» Given task a: Repeat the stretch of the passage on C++ from "Stroustrup's original compiler" through "be nothing better.", swapping "preposterous" for "absurd".

» Selected passage:
** BEGIN **
Stroustrup's original compiler that partially implemented the language (as it existed then), cfront, created at Bell labs in 1983 was implemented as a preprocessor, back when C++ was known as "C with classes" and was considered highly academic. So what? The stated goal of Stroustrup from the beginning was that C++ was "designed to provide Simula’s facilities for program organization together with C’s efficiency and flexibility for systems programming." The suggestion that C++ "accidentally slipped into role of applications language after PCs became common" is preposterous - it became dominant because it popularised generic and object orientated programming for systems and application programming, and there wasn't anything better at the time. For many domains, there continues to be nothing better.

"I, too, try to push people at Python or other modern scripting languages for user programs."
** END **
» Raw data:
** BEGIN **
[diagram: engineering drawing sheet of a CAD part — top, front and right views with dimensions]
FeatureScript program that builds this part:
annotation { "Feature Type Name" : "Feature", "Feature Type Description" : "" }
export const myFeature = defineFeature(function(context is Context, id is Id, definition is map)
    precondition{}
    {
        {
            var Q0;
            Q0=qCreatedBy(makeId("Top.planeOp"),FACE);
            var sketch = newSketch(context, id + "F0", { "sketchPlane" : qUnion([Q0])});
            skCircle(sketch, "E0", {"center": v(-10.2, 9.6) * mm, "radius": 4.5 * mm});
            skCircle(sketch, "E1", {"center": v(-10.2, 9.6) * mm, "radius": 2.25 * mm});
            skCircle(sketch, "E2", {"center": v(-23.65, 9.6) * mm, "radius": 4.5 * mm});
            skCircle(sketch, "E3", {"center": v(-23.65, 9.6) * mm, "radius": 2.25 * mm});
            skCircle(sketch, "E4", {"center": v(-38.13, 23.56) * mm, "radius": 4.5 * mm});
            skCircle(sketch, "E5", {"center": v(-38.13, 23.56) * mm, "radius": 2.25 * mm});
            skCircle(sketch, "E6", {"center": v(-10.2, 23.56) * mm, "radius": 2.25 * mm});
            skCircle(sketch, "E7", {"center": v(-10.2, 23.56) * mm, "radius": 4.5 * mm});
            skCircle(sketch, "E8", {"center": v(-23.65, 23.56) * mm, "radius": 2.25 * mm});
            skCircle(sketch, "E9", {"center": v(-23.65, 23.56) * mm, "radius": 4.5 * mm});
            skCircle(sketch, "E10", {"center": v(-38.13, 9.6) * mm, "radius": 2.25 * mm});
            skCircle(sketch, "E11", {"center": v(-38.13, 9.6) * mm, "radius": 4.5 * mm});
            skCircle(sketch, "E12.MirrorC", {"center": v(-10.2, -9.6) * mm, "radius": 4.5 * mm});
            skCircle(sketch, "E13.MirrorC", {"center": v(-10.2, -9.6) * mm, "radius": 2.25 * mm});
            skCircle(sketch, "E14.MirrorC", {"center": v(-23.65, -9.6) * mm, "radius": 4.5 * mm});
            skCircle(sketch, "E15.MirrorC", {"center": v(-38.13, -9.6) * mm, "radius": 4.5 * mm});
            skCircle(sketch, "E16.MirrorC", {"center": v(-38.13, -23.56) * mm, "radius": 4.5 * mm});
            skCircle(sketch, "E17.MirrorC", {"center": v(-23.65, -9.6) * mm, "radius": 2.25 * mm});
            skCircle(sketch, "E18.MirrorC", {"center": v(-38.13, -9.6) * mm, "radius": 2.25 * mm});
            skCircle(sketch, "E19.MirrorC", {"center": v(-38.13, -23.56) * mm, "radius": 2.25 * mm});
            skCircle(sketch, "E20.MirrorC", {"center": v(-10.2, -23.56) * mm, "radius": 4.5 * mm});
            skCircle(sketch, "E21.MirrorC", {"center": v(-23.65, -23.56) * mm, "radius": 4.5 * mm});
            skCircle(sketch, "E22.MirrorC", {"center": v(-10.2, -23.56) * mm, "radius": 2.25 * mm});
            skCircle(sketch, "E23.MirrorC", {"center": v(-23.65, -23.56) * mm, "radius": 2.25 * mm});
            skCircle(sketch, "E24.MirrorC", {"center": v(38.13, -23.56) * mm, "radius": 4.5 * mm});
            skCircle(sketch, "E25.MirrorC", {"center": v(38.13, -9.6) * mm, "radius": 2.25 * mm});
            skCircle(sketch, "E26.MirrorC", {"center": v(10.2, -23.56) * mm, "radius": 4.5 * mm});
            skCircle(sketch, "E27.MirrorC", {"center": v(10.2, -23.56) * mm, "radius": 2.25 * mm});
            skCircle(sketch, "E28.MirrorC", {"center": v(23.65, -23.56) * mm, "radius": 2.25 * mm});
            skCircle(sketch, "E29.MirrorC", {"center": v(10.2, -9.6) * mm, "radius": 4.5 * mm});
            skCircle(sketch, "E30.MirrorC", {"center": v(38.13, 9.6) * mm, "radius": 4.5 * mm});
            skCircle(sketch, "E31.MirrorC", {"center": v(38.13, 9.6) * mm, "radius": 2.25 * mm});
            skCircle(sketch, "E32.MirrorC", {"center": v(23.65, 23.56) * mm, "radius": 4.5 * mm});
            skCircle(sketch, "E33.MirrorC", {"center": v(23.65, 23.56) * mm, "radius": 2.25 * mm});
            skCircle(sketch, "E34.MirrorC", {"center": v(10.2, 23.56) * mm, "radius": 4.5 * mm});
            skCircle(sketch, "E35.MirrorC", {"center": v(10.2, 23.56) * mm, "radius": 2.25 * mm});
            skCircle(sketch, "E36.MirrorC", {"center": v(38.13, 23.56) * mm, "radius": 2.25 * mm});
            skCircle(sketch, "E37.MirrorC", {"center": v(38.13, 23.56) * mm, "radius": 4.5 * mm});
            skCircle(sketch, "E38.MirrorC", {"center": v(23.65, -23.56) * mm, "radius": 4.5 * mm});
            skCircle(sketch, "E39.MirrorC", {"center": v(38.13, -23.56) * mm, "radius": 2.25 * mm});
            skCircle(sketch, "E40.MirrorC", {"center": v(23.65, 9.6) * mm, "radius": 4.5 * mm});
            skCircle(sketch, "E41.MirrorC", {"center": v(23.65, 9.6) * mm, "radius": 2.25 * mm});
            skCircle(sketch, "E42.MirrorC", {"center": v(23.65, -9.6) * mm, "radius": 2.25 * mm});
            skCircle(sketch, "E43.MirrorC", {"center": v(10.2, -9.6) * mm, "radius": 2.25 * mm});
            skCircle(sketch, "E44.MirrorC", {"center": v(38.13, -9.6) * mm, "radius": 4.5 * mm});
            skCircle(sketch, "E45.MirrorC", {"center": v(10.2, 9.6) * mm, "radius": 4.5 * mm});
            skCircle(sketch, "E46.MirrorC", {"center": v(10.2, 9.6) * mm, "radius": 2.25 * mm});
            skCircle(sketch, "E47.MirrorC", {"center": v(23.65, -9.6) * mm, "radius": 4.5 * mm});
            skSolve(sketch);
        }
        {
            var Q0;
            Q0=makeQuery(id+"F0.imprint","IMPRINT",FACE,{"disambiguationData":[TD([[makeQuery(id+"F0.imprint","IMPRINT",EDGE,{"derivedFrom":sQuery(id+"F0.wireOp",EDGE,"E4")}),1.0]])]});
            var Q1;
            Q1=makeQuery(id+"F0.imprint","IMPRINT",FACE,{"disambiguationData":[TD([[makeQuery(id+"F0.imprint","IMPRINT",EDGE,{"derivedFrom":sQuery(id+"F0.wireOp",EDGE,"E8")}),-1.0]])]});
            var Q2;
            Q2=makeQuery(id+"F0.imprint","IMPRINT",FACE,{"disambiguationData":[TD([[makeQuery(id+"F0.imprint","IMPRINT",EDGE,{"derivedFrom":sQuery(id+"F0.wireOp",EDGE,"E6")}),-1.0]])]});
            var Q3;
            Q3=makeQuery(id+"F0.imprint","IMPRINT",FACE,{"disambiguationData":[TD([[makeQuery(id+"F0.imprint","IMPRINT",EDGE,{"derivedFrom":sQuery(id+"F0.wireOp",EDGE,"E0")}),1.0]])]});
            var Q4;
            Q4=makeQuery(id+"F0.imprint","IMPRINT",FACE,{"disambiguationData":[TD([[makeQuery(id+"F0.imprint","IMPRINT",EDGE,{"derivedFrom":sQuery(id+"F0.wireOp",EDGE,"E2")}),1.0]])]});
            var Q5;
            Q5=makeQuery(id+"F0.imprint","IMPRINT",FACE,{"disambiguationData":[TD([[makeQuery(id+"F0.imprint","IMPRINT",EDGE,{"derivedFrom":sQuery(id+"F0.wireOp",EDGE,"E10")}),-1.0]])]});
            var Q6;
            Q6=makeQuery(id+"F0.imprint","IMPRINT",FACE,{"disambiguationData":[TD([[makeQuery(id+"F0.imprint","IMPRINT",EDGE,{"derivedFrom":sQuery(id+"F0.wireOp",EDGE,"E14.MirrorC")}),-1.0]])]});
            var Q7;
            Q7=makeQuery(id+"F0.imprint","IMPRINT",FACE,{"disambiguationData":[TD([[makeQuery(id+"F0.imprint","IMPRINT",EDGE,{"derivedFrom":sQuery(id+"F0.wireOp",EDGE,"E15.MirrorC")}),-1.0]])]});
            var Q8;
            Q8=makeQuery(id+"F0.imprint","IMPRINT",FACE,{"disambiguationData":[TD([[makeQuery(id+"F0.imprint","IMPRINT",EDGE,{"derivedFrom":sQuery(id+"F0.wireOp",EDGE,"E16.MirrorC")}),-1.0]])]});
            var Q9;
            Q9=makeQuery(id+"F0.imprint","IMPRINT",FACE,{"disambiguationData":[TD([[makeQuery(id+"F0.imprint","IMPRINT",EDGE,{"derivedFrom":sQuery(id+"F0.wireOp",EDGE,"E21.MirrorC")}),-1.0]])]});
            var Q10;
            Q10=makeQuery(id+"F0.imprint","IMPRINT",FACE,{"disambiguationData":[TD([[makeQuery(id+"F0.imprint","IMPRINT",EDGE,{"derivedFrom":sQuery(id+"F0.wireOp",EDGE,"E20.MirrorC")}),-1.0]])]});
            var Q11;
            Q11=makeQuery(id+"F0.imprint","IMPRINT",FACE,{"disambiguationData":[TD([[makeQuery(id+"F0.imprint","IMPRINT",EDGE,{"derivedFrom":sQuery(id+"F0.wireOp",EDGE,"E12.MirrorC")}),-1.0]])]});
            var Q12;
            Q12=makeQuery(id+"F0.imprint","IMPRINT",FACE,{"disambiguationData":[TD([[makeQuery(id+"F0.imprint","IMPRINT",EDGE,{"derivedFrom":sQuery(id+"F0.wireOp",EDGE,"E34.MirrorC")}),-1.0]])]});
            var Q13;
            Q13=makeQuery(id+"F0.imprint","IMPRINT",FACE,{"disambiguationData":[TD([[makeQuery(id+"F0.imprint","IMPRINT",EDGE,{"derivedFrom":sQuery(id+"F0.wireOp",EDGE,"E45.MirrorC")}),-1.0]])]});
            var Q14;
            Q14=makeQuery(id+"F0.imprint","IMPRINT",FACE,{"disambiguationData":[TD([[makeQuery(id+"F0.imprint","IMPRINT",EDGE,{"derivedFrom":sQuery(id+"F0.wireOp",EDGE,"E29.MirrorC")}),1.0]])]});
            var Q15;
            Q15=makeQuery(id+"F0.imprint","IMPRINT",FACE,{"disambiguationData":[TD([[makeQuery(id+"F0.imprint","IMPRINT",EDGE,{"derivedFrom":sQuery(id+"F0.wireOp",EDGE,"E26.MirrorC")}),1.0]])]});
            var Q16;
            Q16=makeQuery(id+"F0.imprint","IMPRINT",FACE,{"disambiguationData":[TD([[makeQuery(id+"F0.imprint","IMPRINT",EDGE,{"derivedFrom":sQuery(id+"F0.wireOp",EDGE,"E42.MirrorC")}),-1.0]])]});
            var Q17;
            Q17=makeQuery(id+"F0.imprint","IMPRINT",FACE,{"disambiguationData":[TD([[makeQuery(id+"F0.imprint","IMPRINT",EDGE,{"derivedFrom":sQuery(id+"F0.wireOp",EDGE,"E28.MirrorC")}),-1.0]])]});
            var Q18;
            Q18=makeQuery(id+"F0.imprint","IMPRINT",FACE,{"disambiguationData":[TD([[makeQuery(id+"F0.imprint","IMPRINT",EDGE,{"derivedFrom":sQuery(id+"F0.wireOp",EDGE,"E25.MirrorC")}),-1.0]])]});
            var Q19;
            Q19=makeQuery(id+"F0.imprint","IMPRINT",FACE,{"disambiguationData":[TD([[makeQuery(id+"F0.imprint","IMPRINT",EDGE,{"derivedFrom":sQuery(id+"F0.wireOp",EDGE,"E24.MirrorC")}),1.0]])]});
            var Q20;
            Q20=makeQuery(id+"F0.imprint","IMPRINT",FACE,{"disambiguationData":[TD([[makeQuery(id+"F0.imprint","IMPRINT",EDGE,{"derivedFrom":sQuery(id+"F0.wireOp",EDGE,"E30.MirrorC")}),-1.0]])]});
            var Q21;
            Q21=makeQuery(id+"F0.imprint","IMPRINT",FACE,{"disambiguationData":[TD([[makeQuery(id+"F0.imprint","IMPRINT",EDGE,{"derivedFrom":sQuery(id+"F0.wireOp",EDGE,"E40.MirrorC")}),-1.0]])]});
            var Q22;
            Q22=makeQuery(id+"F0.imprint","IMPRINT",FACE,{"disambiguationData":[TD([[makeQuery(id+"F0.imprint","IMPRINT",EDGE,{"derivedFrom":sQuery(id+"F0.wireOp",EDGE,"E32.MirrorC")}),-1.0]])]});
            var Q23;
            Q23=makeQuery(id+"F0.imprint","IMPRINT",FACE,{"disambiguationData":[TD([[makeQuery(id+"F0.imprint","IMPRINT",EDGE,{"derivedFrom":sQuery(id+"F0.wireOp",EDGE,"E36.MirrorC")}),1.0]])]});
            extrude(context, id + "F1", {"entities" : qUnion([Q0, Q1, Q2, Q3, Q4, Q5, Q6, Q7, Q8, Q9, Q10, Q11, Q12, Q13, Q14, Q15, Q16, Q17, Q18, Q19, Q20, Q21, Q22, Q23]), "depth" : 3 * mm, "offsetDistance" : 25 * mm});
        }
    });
** END **
» Given task b: Convert the stretch of the records from their first line through the line containing "var sketch = newSketch(context, id" into a numbered list, omitting any blank lines.

» Task output a:
Stroustrup's original compiler that partially implemented the language (as it existed then), cfront, created at Bell labs in 1983 was implemented as a preprocessor, back when C++ was known as "C with classes" and was considered highly academic. So what? The stated goal of Stroustrup from the beginning was that C++ was "designed to provide Simula’s facilities for program organization together with C’s efficiency and flexibility for systems programming." The suggestion that C++ "accidentally slipped into role of applications language after PCs became common" is absurd - it became dominant because it popularised generic and object orientated programming for systems and application programming, and there wasn't anything better at the time. For many domains, there continues to be nothing better.

» Task output b:
1. [diagram: engineering drawing sheet of a CAD part — top, front and right views with dimensions]
2. FeatureScript program that builds this part:
3. annotation { "Feature Type Name" : "Feature", "Feature Type Description" : "" }
4. export const myFeature = defineFeature(function(context is Context, id is Id, definition is map)
5.     precondition{}
6.     {
7.         {
8.             var Q0;
9.             Q0=qCreatedBy(makeId("Top.planeOp"),FACE);
10.             var sketch = newSketch(context, id + "F0", { "sketchPlane" : qUnion([Q0])});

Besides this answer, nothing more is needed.